La seule existence d’une plainte, non corroborée par des éléments objectifs ou des constatations matérielles, est insuffisante à démontrer la réalité des faits allégués. Une plainte constitue une simple déclaration de la personne qui l’a déposée et ne présente, en elle-même, aucune valeur probante certaine tant qu’elle n’est pas étayée par des preuves extérieures ou des investigations confirmant les faits dénoncés.
Dans ces conditions, la plainte, isolée et non confortée par des preuves objectives, est insuffisante pour établir, de manière certaine, l’existence d’une sous-location.
La RIVP est dès lors déboutée de sa demande en résiliation du bail et de ses demandes subséquentes à la résiliation.
Sur les demandes accessoires
Il résulte de l’article 696 du Code de procédure civile que les dépens sont mis à la charge de la partie perdante, à moins que le juge, par décision motivée, n’en décide autrement.

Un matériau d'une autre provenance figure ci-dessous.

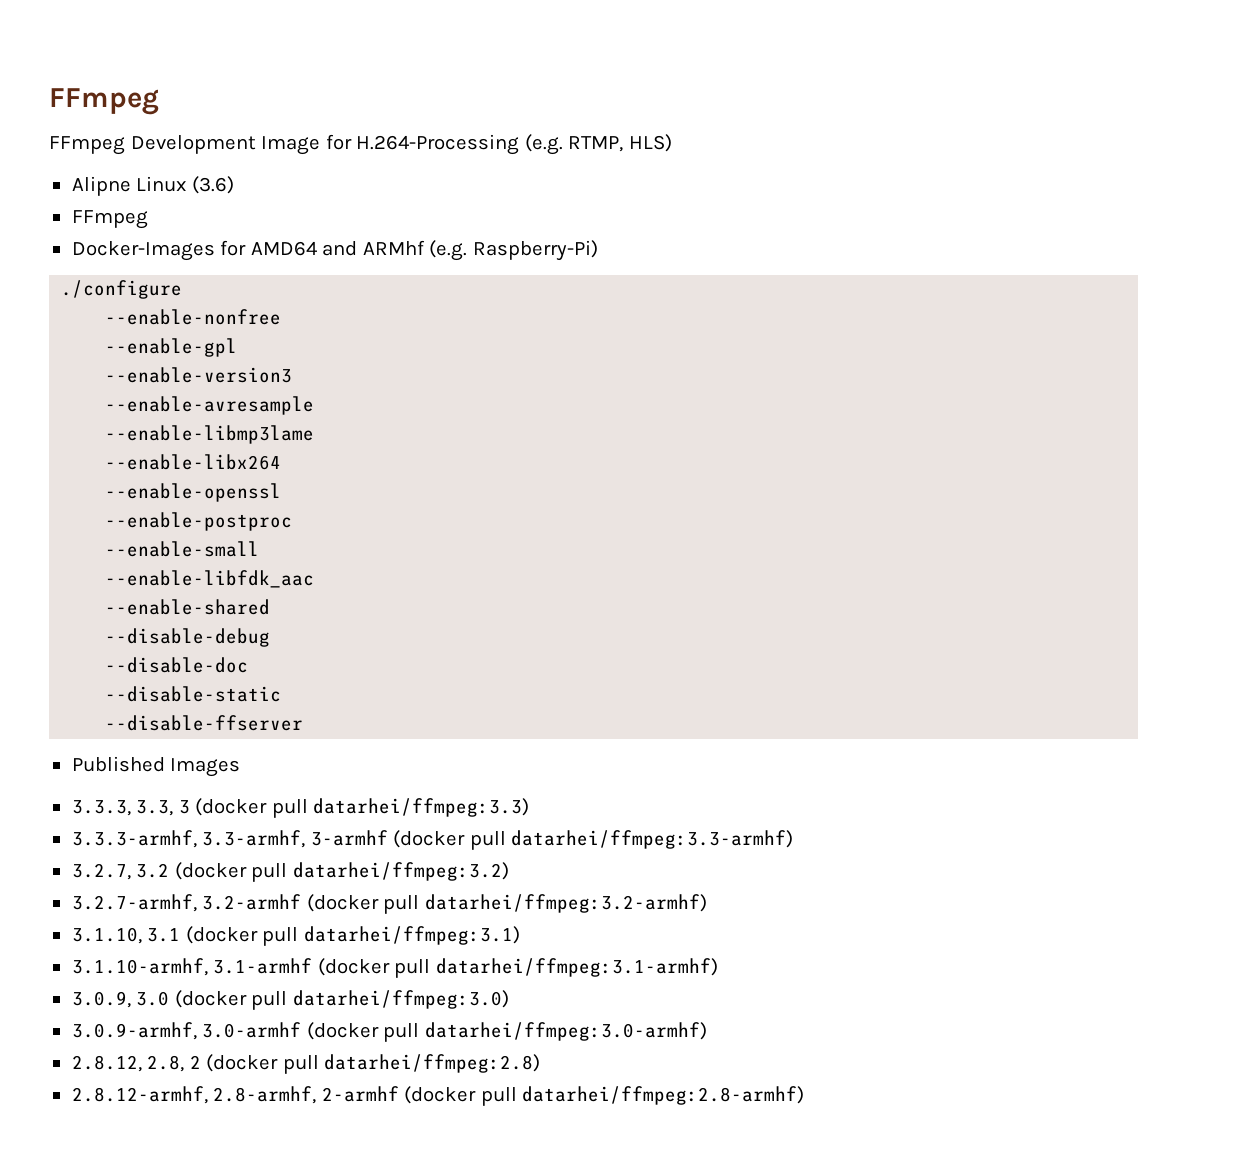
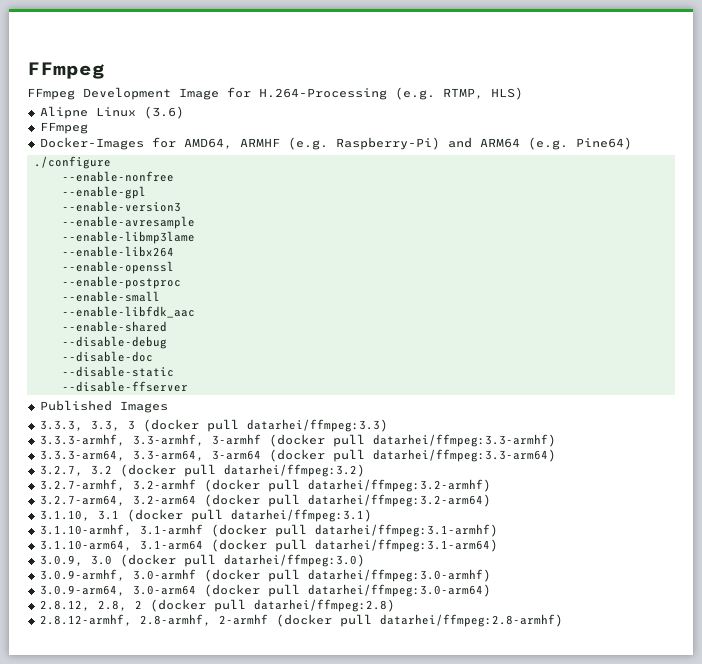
[250,240,425,256] AMD64 and ARMhf -> [183,138,280,149] AMD64, ARMHF
(598, 250) none -> [447,137,632,150] and ARM64 (e.g. Pine64)
(794, 839) none -> [39,449,556,462] // 3.3.3-arm64, 3.3-arm64, 3-arm64 (docker pull datarhei/ffmpeg:3.3-arm64)
(707, 903) none -> [39,494,491,507] // 3.2.7-arm64, 3.2-arm64 (docker pull datarhei/ffmpeg:3.2-arm64)
(718, 967) none -> [39,539,498,552] // 3.1.10-arm64, 3.1-arm64 (docker pull datarhei/ffmpeg:3.1-arm64)
(707, 1031) none -> [39,584,491,597] // 3.0.9-arm64, 3.0-arm64 (docker pull datarhei/ffmpeg:3.0-arm64)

En l’espèce, la RIVP succombe à l’instance. En conséquence, elle sera condamnée à supporter les entiers dépens. Par ailleurs, la demande qu’elle a formée au titre de l’article 700 du code de procédure civile sera rejetée.
Au vu de la solution donnée au litige, la demande d’assortir la présente décision de l’exécution provisoire sera rejetée.
PAR CES MOTIFS
Le juge des contentieux de la protection, statuant publiquement en premier ressort, par jugement réputé contradictoire mis à disposition au greffe,
DIT sans objet la demande en paiement de la dette locative ;
DEBOUTE la RÉGIE IMMOBILIÈRE DE LA VILLE DE [Localité 1] de sa demande en prononcé de résiliation judicaire du bail pour sous location prohibée et de ses demandes subséquentes à la résiliation ;
CONDAMNE la RÉGIE IMMOBILIÈRE DE LA VILLE DE [Localité 1] aux dépens ;
DIT n’y avoir lieu à exécution provisoire.
Ainsi jugé et prononcé par jugement signé les jour, mois et an susdits par le juge et le greffier susnommés et mis à disposition au greffe.